4. I didn't say there wasn't a point to it, but I just don't get it, or better put, agree with it. Why with 1500+ cores you would want to OC them on the fly? I would want to be able to test things and make them stable. I see benchmarks vastly varying with games, it could be related to this "feature". Maybe heat of the case/card forces some bad benches for some sites and better scores for others? IDK, just something to look into. I know for power specifically people have "proof" of shenanigans, especially with 3dmark, so who really knows, but I know there is more then meets the eye with this.

5. But the performance was only 2% better, not much higher, The high binned 7970's go to 1250-1300+ which is around (35-40%, even at 1150 it is 25%)

6. It has more to do with the fact that we already know that amd is going to reduce their pricing, and it is going to be within a week more then likely. If they don't the review stands, but if they do, then it really comes off as overly harsh for no reason in the long run. Let me put it this way, have you ever gone back and revised this, for the people who look at your review AFTER the prices drop?
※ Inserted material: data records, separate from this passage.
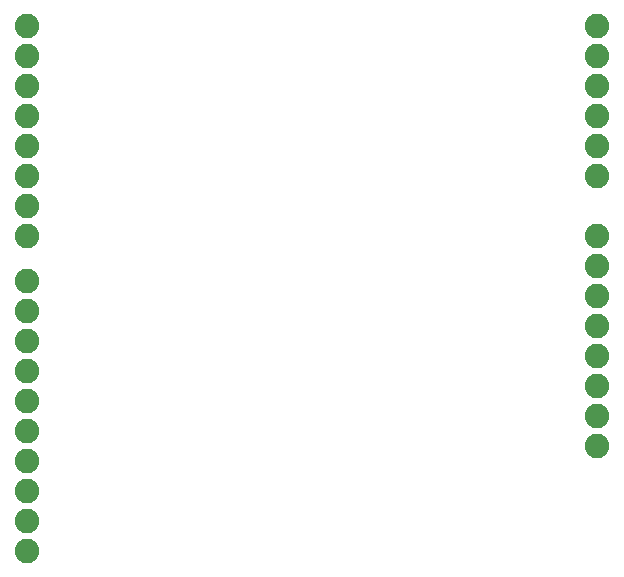
<source format=gbs>
G04 #@! TF.GenerationSoftware,KiCad,Pcbnew,9.0.2*
G04 #@! TF.CreationDate,2025-09-06T12:03:56+01:00*
G04 #@! TF.ProjectId,test_fiducial,74657374-5f66-4696-9475-6369616c2e6b,rev?*
G04 #@! TF.SameCoordinates,Original*
G04 #@! TF.FileFunction,Soldermask,Bot*
G04 #@! TF.FilePolarity,Negative*
%FSLAX46Y46*%
G04 Gerber Fmt 4.6, Leading zero omitted, Abs format (unit mm)*
G04 Created by KiCad (PCBNEW 9.0.2) date 2025-09-06 12:03:56*
%MOMM*%
%LPD*%
G01*
G04 APERTURE LIST*
%ADD10C,2.082800*%
G04 APERTURE END LIST*
D10*
G04 #@! TO.C,B1*
X164150000Y-96595000D03*
X164150000Y-94055000D03*
X164150000Y-81355000D03*
X164150000Y-78815000D03*
X164150000Y-76275000D03*
X164150000Y-73735000D03*
X115890000Y-110565000D03*
X164150000Y-71195000D03*
X115890000Y-113105000D03*
X164150000Y-68655000D03*
X115890000Y-108025000D03*
X115890000Y-68655000D03*
X115890000Y-71195000D03*
X115890000Y-73735000D03*
X115890000Y-76275000D03*
X115890000Y-78815000D03*
X115890000Y-81355000D03*
X115890000Y-83895000D03*
X115890000Y-86435000D03*
X115890000Y-90245000D03*
X115890000Y-92785000D03*
X115890000Y-95325000D03*
X115890000Y-97865000D03*
X115890000Y-100405000D03*
X115890000Y-102945000D03*
X115890000Y-105485000D03*
X164150000Y-88975000D03*
X164150000Y-91515000D03*
X164150000Y-101675000D03*
X164150000Y-104215000D03*
X164150000Y-86435000D03*
X164150000Y-99135000D03*
G04 #@! TD*
M02*

</source>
Nope, because it ALWAYS happens and it always has to do with either a competitor releasing something, or a new card being out. In my opinion, it always seems like after a week the pricing on reviews is completely off.

Like I said, I didn't want to come off as a jerk or w/e, but it was stuff I wanted you to discuss or look into. The point with the OC stuff was to bring it up before you do SLI/OC testing, and I know Josh is writing the lightning review, but it would be a good idea to toss those numbers in the mix and get an idea of which one, OC'd or at it's best let's say, actually performs the best. It seems very straightforward to me that the 7970 OCs a lot better.

March 22, 2012 | 11:45 PM - Posted by Michael (not verified)

Looks like we have that annoying "coil whine" here. Ryan, did you experience any in this review? Peeps may want to watch this video review at LinusTechTips here @ 7:31:

Note: Video also includes a cool cat

March 23, 2012 | 10:51 AM - Posted by Ryan Shrout


Actually, I know of this phenomenon but I didn't experience with the GTX 680. I have with some HD 7000 cards though. In my opinion this is some kind of odd mix of PSU/GPU that causes it. I have never been able to pinpoint one architecture of PSU as the culprit.

March 23, 2012 | 09:05 AM - Posted by Dave (not verified)

Ryan, can you put that fancy SPL meter on this beast and provide some noise measurements?

I run a Define R3 chassis and use "reference" blower-style fans on my GPUs in order to keep the noise/heat down during idle periods and provide more effective heat dissipation under load without adding more than the 2 fans I currently have. It's loud under load, but I can deal with that since I game with a headset.

Would be interesting to see how this compares to, say, my current 570 blower. Especially considering every new card release comes along with a marketing line regarding lower heat and noise.

March 23, 2012 | 10:57 AM - Posted by Ryan Shrout

Sorry, we had these numbers the whole time but I forgot to post them!

Again, the GTX 680 impressed us.

March 23, 2012 | 10:50 PM - Posted by Hacksaw777 (not verified)

Wow just got the gtx680 installed and all I can say is Wow!!!!. I have bought many of top of the line video card over the years, and this is the first time I have ever been completely satisfied with one. This one is amazing. So powerful, quiet and only running 65c under load in Nvidia cooler master stacker case. Battlefield 3 run so smooth even running on 32inch 1080p ultra with vsync enabled never drops below 60 fps. Crysis 2 smooth as butter on extreme hi res textures. Now I think its time to look into getting into surround setup. if I could only get some good 27inch with small bezels for a good price.

March 31, 2012 | 07:12 AM - Posted by cyow

All I can say it WOW Sweat I Want one so sad it out of my price rang at this time.

Great Review many thnaks Ryan

April 2, 2012 | 07:05 AM - Posted by jewie27 (not verified)

The reason for frame rate capping is to lower the temps of the card. Which also reduces the fanspeed automatically and consuming less power overall.

It works, I tried it in Battlefield 3 with my two GTX 580's in SLI. Normally I get about 100 FPS on Ultra, gpu's at 82C max. With a FPS cap of 80 FPS, I drop temps down to 70's. 10 degree savings and quieter operation.